Ademais, a comprovação de capacidade financeira mediante o critério exclusivo de apuração de tributos recolhidos irá inviabilizar as atividades de empresas que estão iniciando suas atividades, pois mesmo que possuam outras formas de comprovação de capacidade financeira serão obrigadas a utilizar a habilitação limitada, com valor máximo ínfimo de US$ 150 mil/semestre, o que inviabilizará as atividades econômicas das empresas recém constituídas.
Outro ponto que merece destaque e atenção redobrada é relativo à regularidade dos despachantes aduaneiros, eis que referida norma pune com a suspensão da habilitação para atuar no comércio exterior a pessoa jurídica que tenha como responsável perante o SISCOMEX despachante aduaneiro que venha a sofrer a penalidade do cancelamento ou cassação de sua autorização para o exercício das atividades relacionadas ao despacho aduaneiro, sem se falar na advertência prevista no § 6º artigo 11 de que as pessoas jurídicas devem cuidar da regularidade dos despachantes aduaneiros credenciados no SISCOMEX, sob pena de sofrer as sanções cabíveis.
Outro fato curioso é que a nova norma impõe limites de valor somente para as operações de importação, não havendo mais limites para as operações de exportação no Sistema da RF (RADAR), fato este que confirma o entendimento que a nova norma foi concebida como uma forma de barreira não tarifária às importações.
Mas isto não é tudo.

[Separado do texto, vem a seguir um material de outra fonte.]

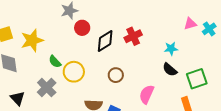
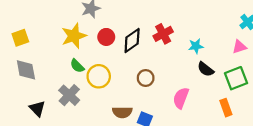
pink triangle: (190, 24) -> (239, 47), moved
red circle: (82, 28) -> (106, 37), moved
yellow star: (32, 40) -> (74, 36), moved
cyan star: (171, 49) -> (196, 46), moved

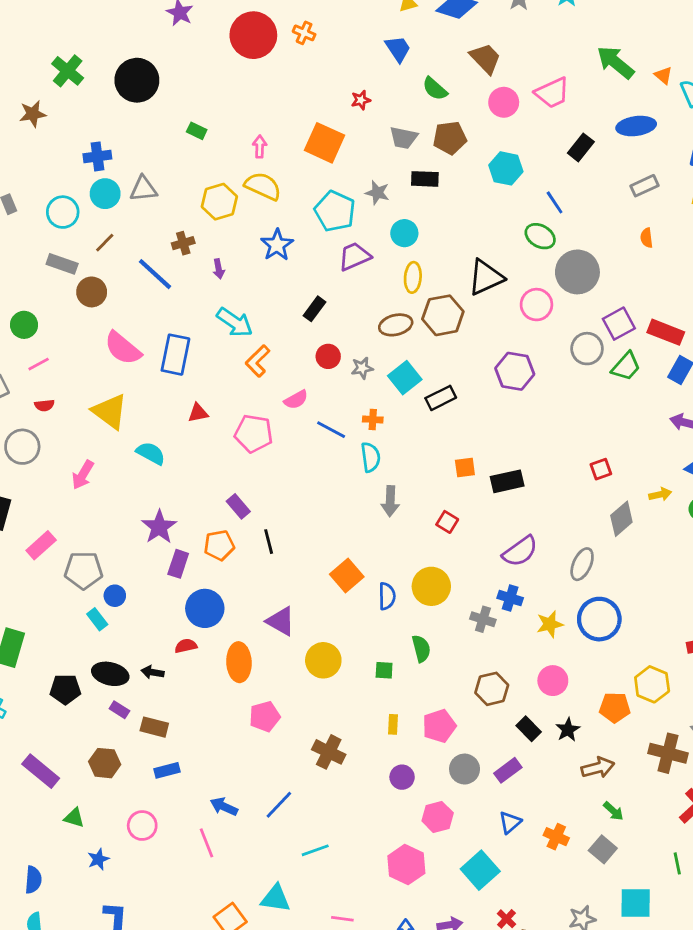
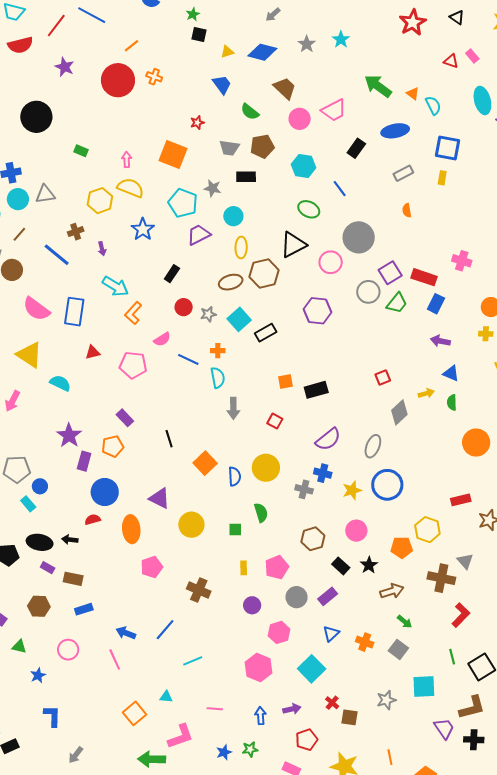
green ellipse: (540, 236) -> (309, 209), moved
black line: (269, 542) -> (169, 439), moved
cyan triangle: (276, 898) -> (166, 697), size x0.6

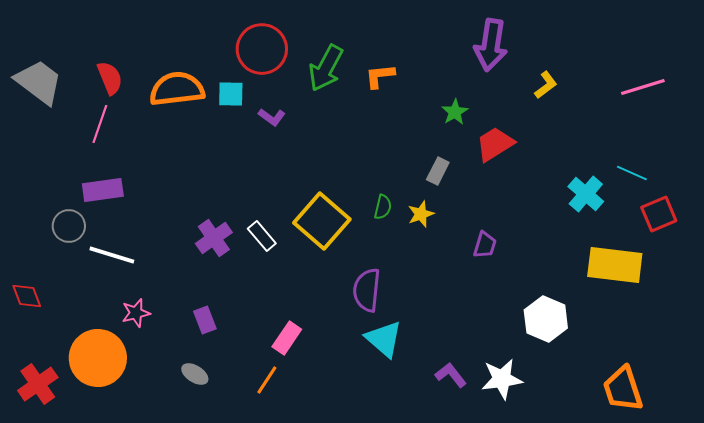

Ao nosso ver, uma das maiores arbitrariedades desta nova norma é a modificação da sistemática da importação por encomenda, a qual anteriormente possibilitava que as empresas recém constituídas utilizassem o limite de habilitação de RADAR das tradings, mediante operação por encomenda (IN/SRF 634/2007), sendo que naquela oportunidade era feita a habilitação de RADAR “encomendante”.
Porém, esta nova Instrução Normativa determina que para as operações por encomenda, os critérios de habilitação deverão ser os mesmos da importação por conta e ordem de terceiros, ou seja, o encomendante deverá comprovar sua capacidade financeira, devendo utilizar o seu limite de RADAR para realizar as importações, equiparando assim as importações por conta e ordem de terceiros com a encomenda, em flagrante ofensa à mens legis que institui a importação por encomenda, bem como ao princípio constitucional da segurança jurídica (art. 5˚, XXXVI, CF), sem se falar do princípio da livre ordem econômica (art. 170, da CF).
Com base nesta ilegalidade, principalmente na segurança jurídica, se tem notícias que algumas entidades de classe estão tentando modificar na COANA a regra relativa às importações por encomenda, sem, contudo, obter qualquer resultado prático até o momento.
Neste contexto, conclui-se pela arbitrariedade e inconstitucionalidade desta nova regra de habilitação para operar no comércio exterior, eis que impõe diversas exigências inatingíveis para empresas que estão iniciando as suas atividades, bem como para as importações por encomenda, em clara ofensa ao princípio da livre iniciativa, liberdade de iniciativa econômica, eis que se tratando o Brasil de um país capitalista e de livre mercado, não se pode prejudicar a iniciativa econômica privada, por meio de expedientes inconstitucionais.
Aliás, estas novas exigências para habilitação no comércio exterior, levam a crer que o Brasil está utilizando o RADAR inquestionavelmente como uma espécie de barreira não tarifária, pois está utilizando este instrumento como medida de proteção e restrição às importações, quando deveria ser utilizado como mero instrumento de controle das operações de comércio exterior, configurando flagrante ofensa do Brasil aos tratados internacionais de comércio (GATT e OMC).